What needs to be done
In the entries below, count the lines that include the word "root" and reply with the number alone.

Exercise input
________________________

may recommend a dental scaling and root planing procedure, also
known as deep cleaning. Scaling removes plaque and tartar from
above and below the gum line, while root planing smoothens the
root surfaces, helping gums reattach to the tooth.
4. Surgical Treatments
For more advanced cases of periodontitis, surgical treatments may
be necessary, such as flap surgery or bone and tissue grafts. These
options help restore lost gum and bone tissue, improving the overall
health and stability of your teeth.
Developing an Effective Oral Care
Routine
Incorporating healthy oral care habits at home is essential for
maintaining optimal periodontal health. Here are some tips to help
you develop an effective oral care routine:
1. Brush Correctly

________________________

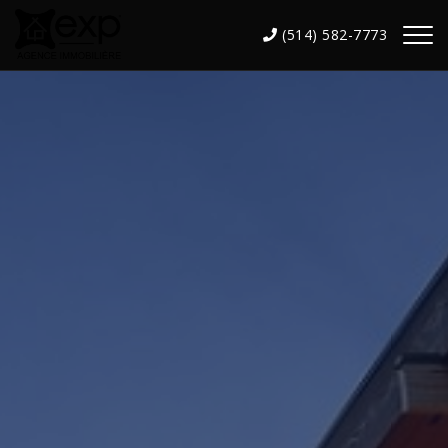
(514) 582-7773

________________________

Response for this exercise
3